Convert every line of the data below into a numbered list, skipping any blank lines and leaving out the pictures.

### Items

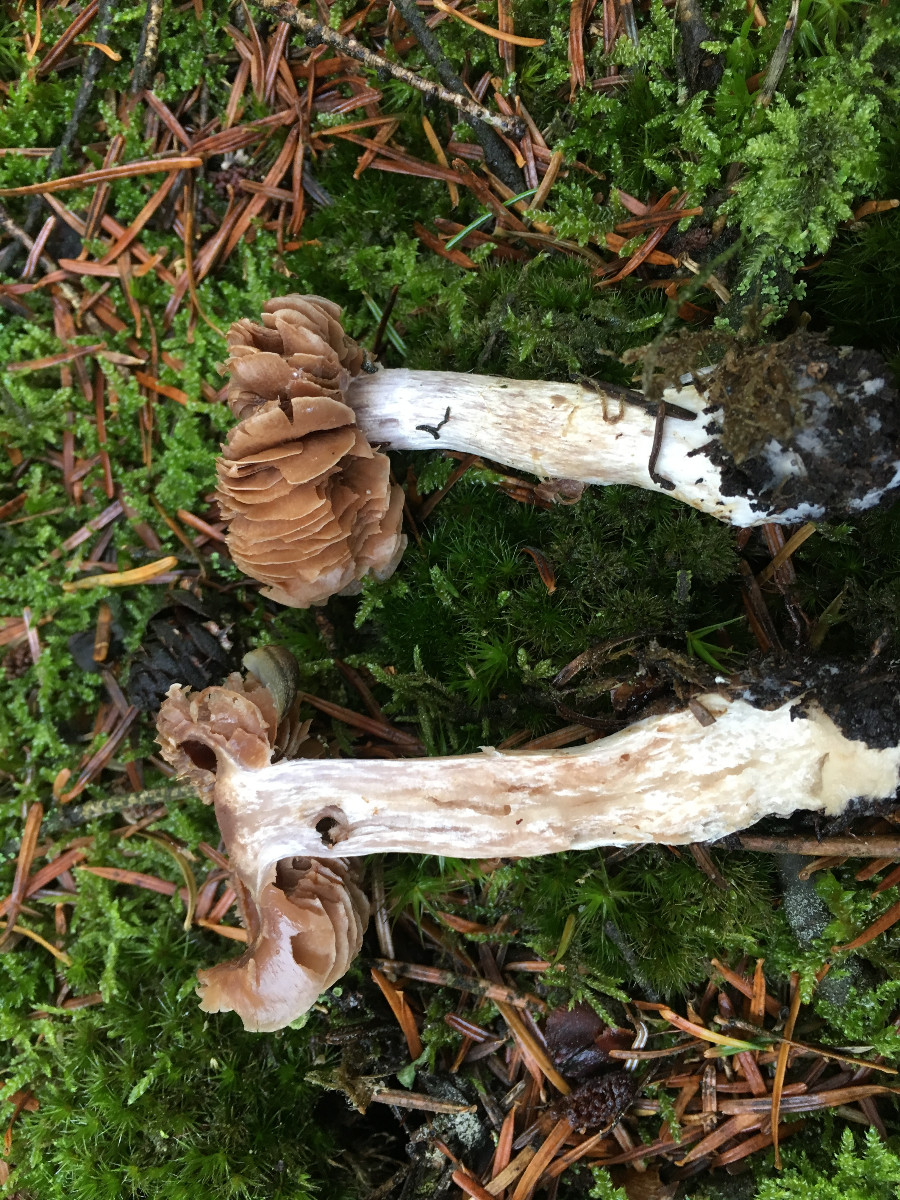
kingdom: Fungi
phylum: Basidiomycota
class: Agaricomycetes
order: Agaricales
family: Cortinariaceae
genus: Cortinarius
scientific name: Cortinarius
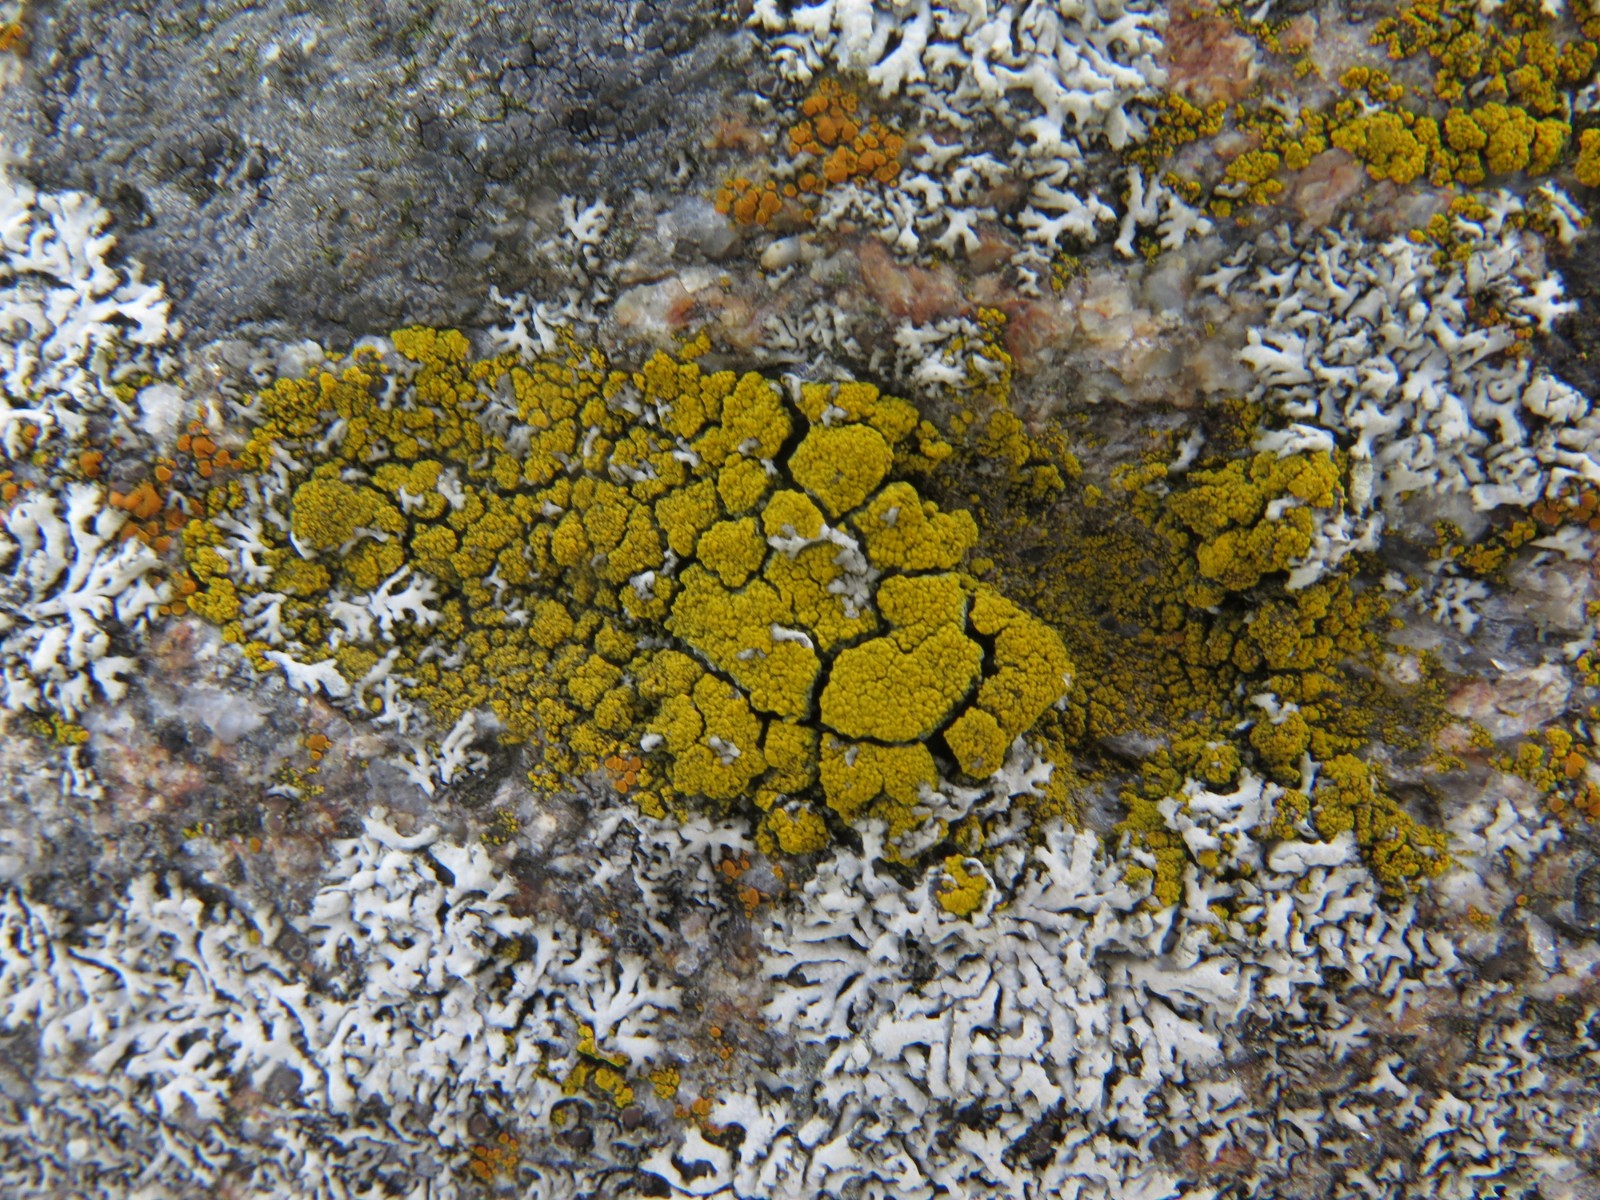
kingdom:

######

| Finished task |
1. kingdom: Fungi
2. phylum: Basidiomycota
3. class: Agaricomycetes
4. order: Agaricales
5. family: Cortinariaceae
6. genus: Cortinarius
7. scientific name: Cortinarius
8. kingdom:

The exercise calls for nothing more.